_TASK OBJECTIVE_
The reply should contain every entry below exactly as written, with no images.
*** Begin section ***
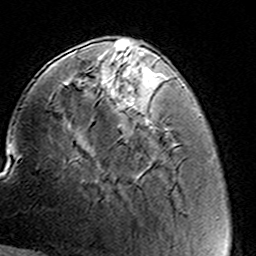
Breast MRI (dynamic contrast-enhanced), one axial slice. Position 43 of 160 along the scan axis. Cropped to one breast. Dynamic contrast-enhanced series, time point 2 of 8 at this slice position (early post-contrast). 3 T. TE 4.6 ms, TR 7.4 ms. 1 mm slice thickness. 256 × 256 image matrix, field of view 144 × 144 mm. Female patient.
Structures marked on this image (semi-automatically segmented with operator editing):
- enhancing-tissue mask used for the functional tumour volume (all voxels passing the contrast-enhancement thresholds inside the analysis volume; usually the tumour): bounding box [x1, y1, x2, y2] px = [93, 57, 123, 129]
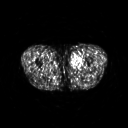
FDG PET of an extremity soft-tissue mass (from a PET/CT study), one axial slice. Slice 248 of 311 in the series (ordered by position). 3.27 mm slice thickness. 128 × 128 image matrix, field of view 500 × 500 mm. Male patient, age 29 years. Case-level facts recorded for this patient, not image findings: histological type: mixoid liposarcoma; grade: low; site of the primary tumour: left thigh.
Outlined on this slice (expert contour drawn on MRI and transferred to this co-registered scan by the dataset authors):
- gross tumour volume (mass): box from (x=70, y=53) to (x=83, y=68) px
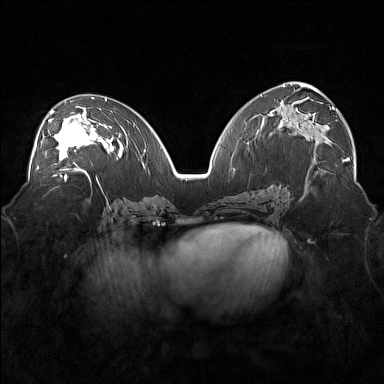
Breast MRI (dynamic contrast-enhanced), one axial slice. Position 90 of 160 along the scan axis. Dynamic contrast-enhanced series, time point 2 of 7 at this slice position (early post-contrast). 1.5 T. TE 1.8 ms, TR 5 ms. 1 mm slice thickness. 384 × 384 image matrix. Female patient.
Annotated regions visible in this slice (semi-automatically segmented with operator editing):
- enhancing-tissue mask used for the functional tumour volume (all voxels passing the contrast-enhancement thresholds inside the analysis volume; usually the tumour): bounding box <37,106,101,171> (left, top, right, bottom; pixels)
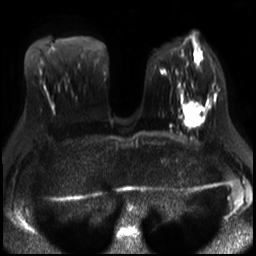
Breast MRI, one axial slice. Slice 13 of 30 in the series (ordered by position). Diffusion-weighted series; image 2 of 4 stored at this slice position (different b-values; order by instance number). 3 T. 4 mm slice thickness. 256 × 256 image matrix, field of view 320 × 320 mm. Female patient.
Annotated regions visible in this slice (expert manual segmentation):
- tumour on diffusion-weighted imaging: bounding box [x1, y1, x2, y2] px = [184, 102, 203, 120]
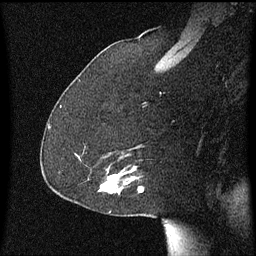
Breast MRI (dynamic contrast-enhanced), one sagittal slice; slice 39 of 60 in the series (ordered by position); dynamic contrast-enhanced series, image 2 of 3 at this slice position (ordered by acquisition); 1.5 T; TE 4.2 ms, TR 8.4 ms; 2 mm slice thickness; 256 × 256 image matrix, field of view 200 × 200 mm. Female patient, age 59 years.
Structures marked on this image (semi-automatic segmentation, software-assisted and operator-edited):
- analysis volume of interest (the breast-tissue region the enhancement analysis was run in; not a lesion): bounding box (x1, y1, x2, y2) in pixels: (98, 166, 143, 195)
- tumour enhancement mask (voxels above the 70 % enhancement threshold inside the analysis volume of interest): (108, 172, 143, 193)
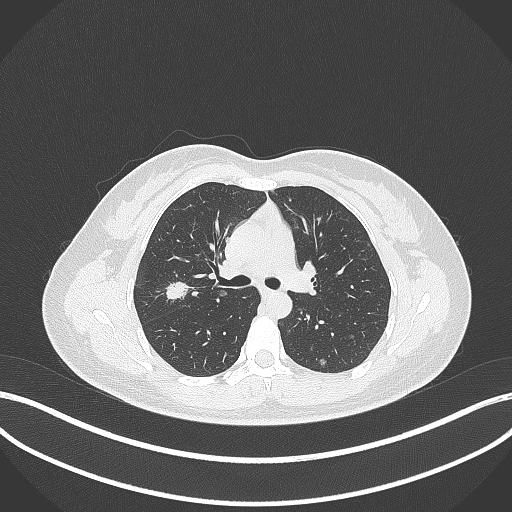
Chest CT, one axial slice; slice 215 of 307 in the series (ordered by position); lung window (W 1500 / L -600 HU); 1 mm slice thickness; 512 × 512 image matrix, field of view 400 × 400 mm. Female patient, age 33 years. From the clinical record (not read from this slice): clinical TNM (as recorded): T1c N0 M0.
Annotated regions visible in this slice (bounding box drawn by a radiologist):
- lung tumour (recorded histology: adenocarcinoma): bounding box [x1, y1, x2, y2] px = [162, 279, 192, 303]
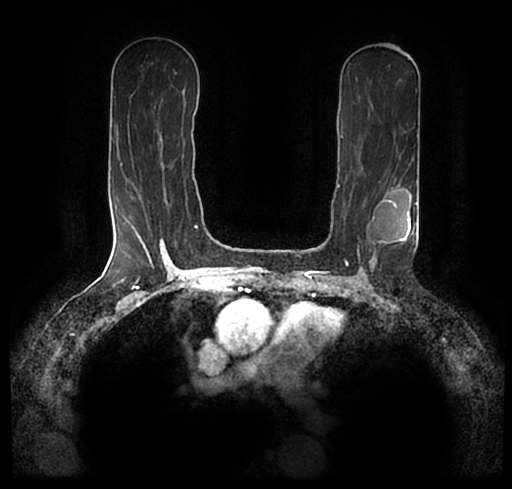
Breast MRI (dynamic contrast-enhanced), one axial slice. Slice 123 of 200 in the series (ordered by position). Cropped to one breast. Dynamic contrast-enhanced series, time point 2 of 7 at this slice position (early post-contrast). 1.5 T. TE 2.2 ms, TR 4.6 ms. 0.8 mm slice thickness. 512 × 489 image matrix, field of view 320 × 306 mm. Female patient.
Annotated regions visible in this slice (semi-automatic segmentation, software-assisted and operator-edited):
- enhancing-tissue mask used for the functional tumour volume (all voxels passing the contrast-enhancement thresholds inside the analysis volume; usually the tumour): box from (x=30, y=175) to (x=511, y=256) px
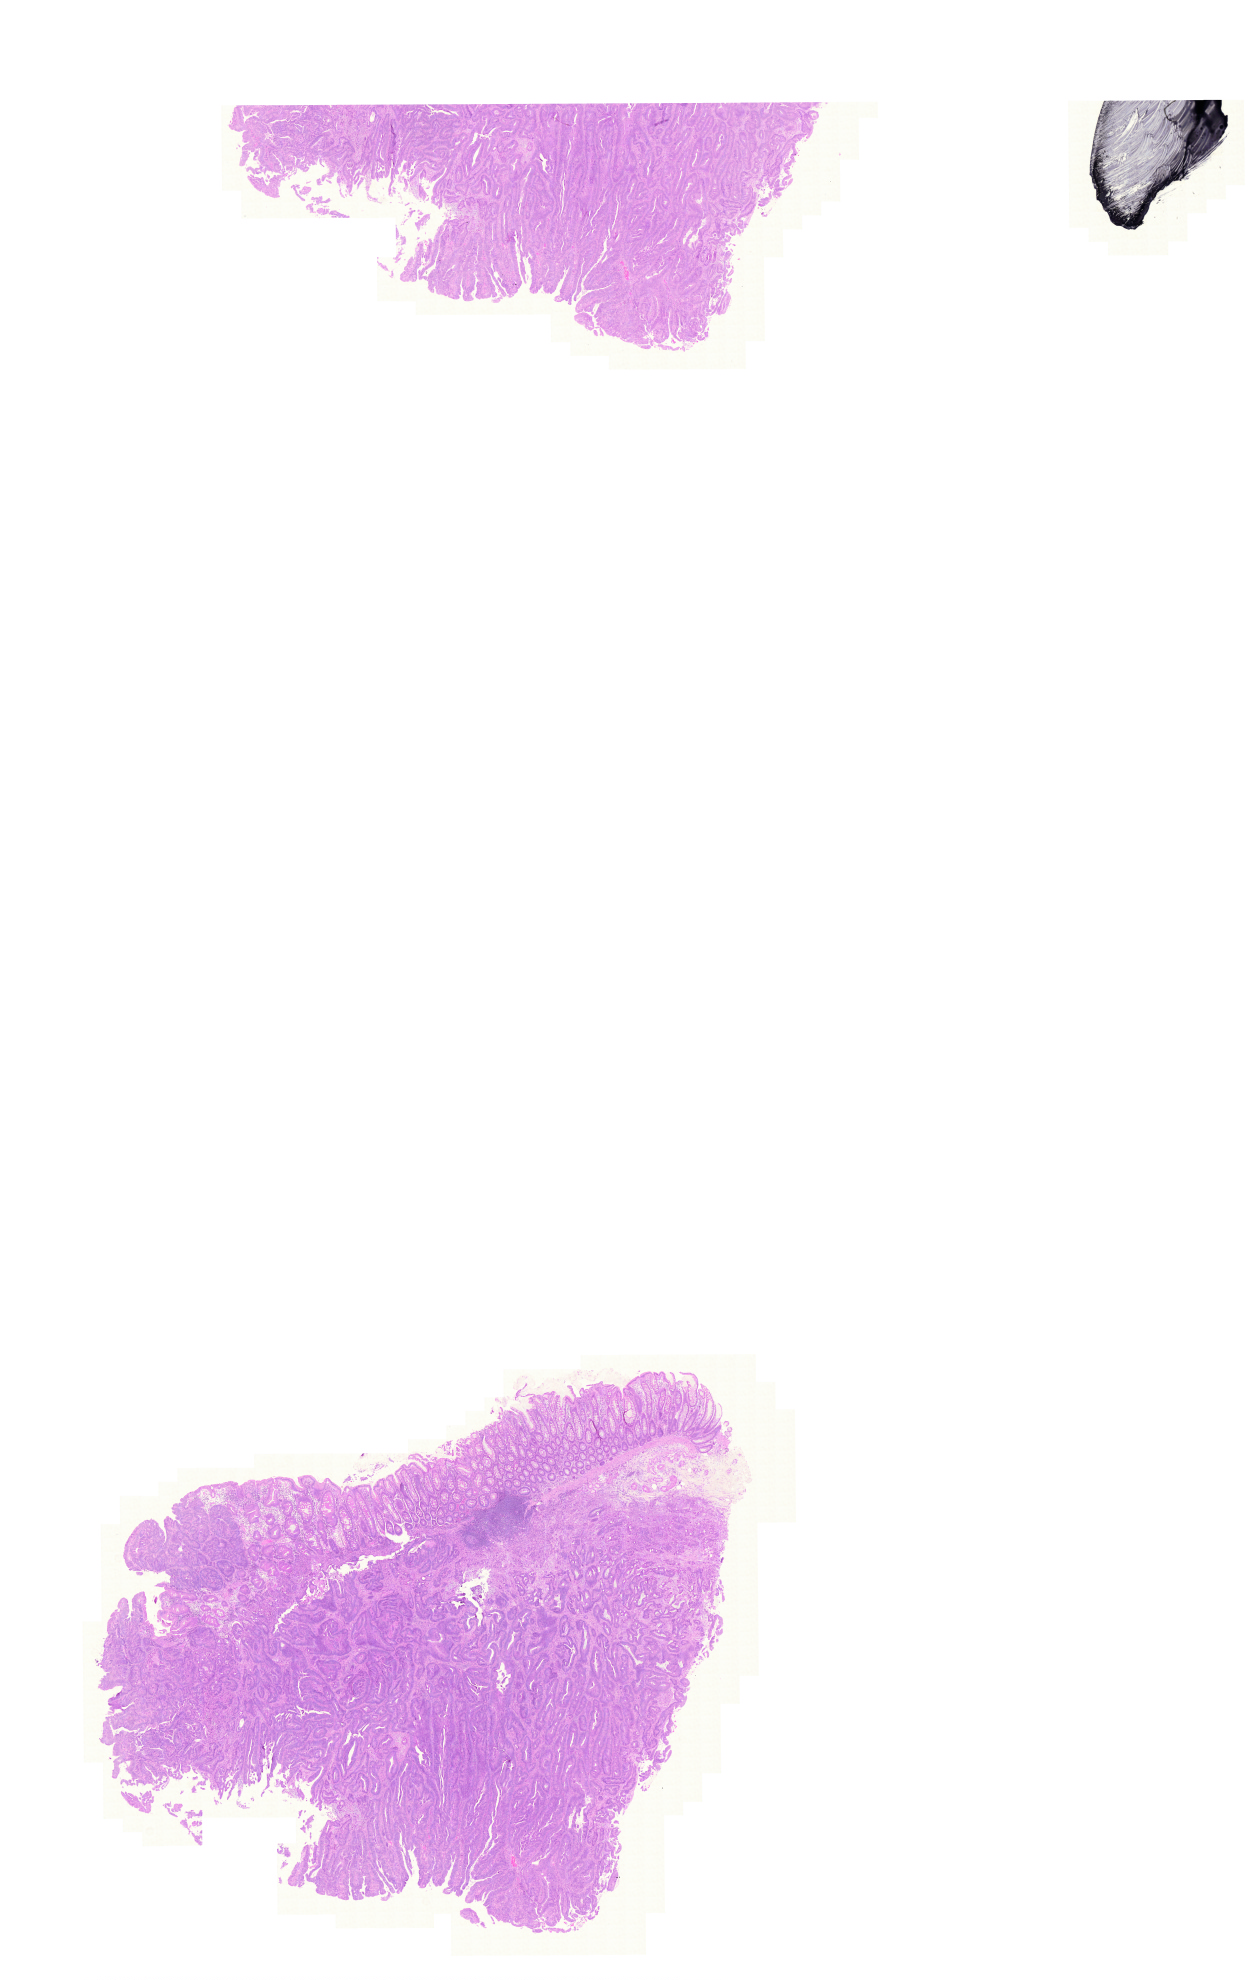
Whole-slide histology image, H&E, low-resolution overview of the scanned area, about 18.6 x 29.5 mm (acquisition: 20x scan). Formalin-fixed paraffin-embedded (FFPE) diagnostic section. Colon, primary tumour sample. Male, age 68 years at initial diagnosis.
* lymph nodes positive (case pathology): 0 of 12 examined
* diagnosis: Adenocarcinoma, NOS (ascending colon)
* AJCC pathologic stage: II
*** End section ***
_RESPONSE AREA_
Breast MRI (dynamic contrast-enhanced), one axial slice. Position 43 of 160 along the scan axis. Cropped to one breast. Dynamic contrast-enhanced series, time point 2 of 8 at this slice position (early post-contrast). 3 T. TE 4.6 ms, TR 7.4 ms. 1 mm slice thickness. 256 × 256 image matrix, field of view 144 × 144 mm. Female patient.
Structures marked on this image (semi-automatically segmented with operator editing):
- enhancing-tissue mask used for the functional tumour volume (all voxels passing the contrast-enhancement thresholds inside the analysis volume; usually the tumour): bounding box [x1, y1, x2, y2] px = [93, 57, 123, 129]
FDG PET of an extremity soft-tissue mass (from a PET/CT study), one axial slice. Slice 248 of 311 in the series (ordered by position). 3.27 mm slice thickness. 128 × 128 image matrix, field of view 500 × 500 mm. Male patient, age 29 years. Case-level facts recorded for this patient, not image findings: histological type: mixoid liposarcoma; grade: low; site of the primary tumour: left thigh.
Outlined on this slice (expert contour drawn on MRI and transferred to this co-registered scan by the dataset authors):
- gross tumour volume (mass): box from (x=70, y=53) to (x=83, y=68) px
Breast MRI (dynamic contrast-enhanced), one axial slice. Position 90 of 160 along the scan axis. Dynamic contrast-enhanced series, time point 2 of 7 at this slice position (early post-contrast). 1.5 T. TE 1.8 ms, TR 5 ms. 1 mm slice thickness. 384 × 384 image matrix. Female patient.
Annotated regions visible in this slice (semi-automatically segmented with operator editing):
- enhancing-tissue mask used for the functional tumour volume (all voxels passing the contrast-enhancement thresholds inside the analysis volume; usually the tumour): bounding box <37,106,101,171> (left, top, right, bottom; pixels)
Breast MRI, one axial slice. Slice 13 of 30 in the series (ordered by position). Diffusion-weighted series; image 2 of 4 stored at this slice position (different b-values; order by instance number). 3 T. 4 mm slice thickness. 256 × 256 image matrix, field of view 320 × 320 mm. Female patient.
Annotated regions visible in this slice (expert manual segmentation):
- tumour on diffusion-weighted imaging: bounding box [x1, y1, x2, y2] px = [184, 102, 203, 120]
Breast MRI (dynamic contrast-enhanced), one sagittal slice; slice 39 of 60 in the series (ordered by position); dynamic contrast-enhanced series, image 2 of 3 at this slice position (ordered by acquisition); 1.5 T; TE 4.2 ms, TR 8.4 ms; 2 mm slice thickness; 256 × 256 image matrix, field of view 200 × 200 mm. Female patient, age 59 years.
Structures marked on this image (semi-automatic segmentation, software-assisted and operator-edited):
- analysis volume of interest (the breast-tissue region the enhancement analysis was run in; not a lesion): bounding box (x1, y1, x2, y2) in pixels: (98, 166, 143, 195)
- tumour enhancement mask (voxels above the 70 % enhancement threshold inside the analysis volume of interest): (108, 172, 143, 193)
Chest CT, one axial slice; slice 215 of 307 in the series (ordered by position); lung window (W 1500 / L -600 HU); 1 mm slice thickness; 512 × 512 image matrix, field of view 400 × 400 mm. Female patient, age 33 years. From the clinical record (not read from this slice): clinical TNM (as recorded): T1c N0 M0.
Annotated regions visible in this slice (bounding box drawn by a radiologist):
- lung tumour (recorded histology: adenocarcinoma): bounding box [x1, y1, x2, y2] px = [162, 279, 192, 303]
Breast MRI (dynamic contrast-enhanced), one axial slice. Slice 123 of 200 in the series (ordered by position). Cropped to one breast. Dynamic contrast-enhanced series, time point 2 of 7 at this slice position (early post-contrast). 1.5 T. TE 2.2 ms, TR 4.6 ms. 0.8 mm slice thickness. 512 × 489 image matrix, field of view 320 × 306 mm. Female patient.
Annotated regions visible in this slice (semi-automatic segmentation, software-assisted and operator-edited):
- enhancing-tissue mask used for the functional tumour volume (all voxels passing the contrast-enhancement thresholds inside the analysis volume; usually the tumour): box from (x=30, y=175) to (x=511, y=256) px
Whole-slide histology image, H&E, low-resolution overview of the scanned area, about 18.6 x 29.5 mm (acquisition: 20x scan). Formalin-fixed paraffin-embedded (FFPE) diagnostic section. Colon, primary tumour sample. Male, age 68 years at initial diagnosis.
* lymph nodes positive (case pathology): 0 of 12 examined
* diagnosis: Adenocarcinoma, NOS (ascending colon)
* AJCC pathologic stage: II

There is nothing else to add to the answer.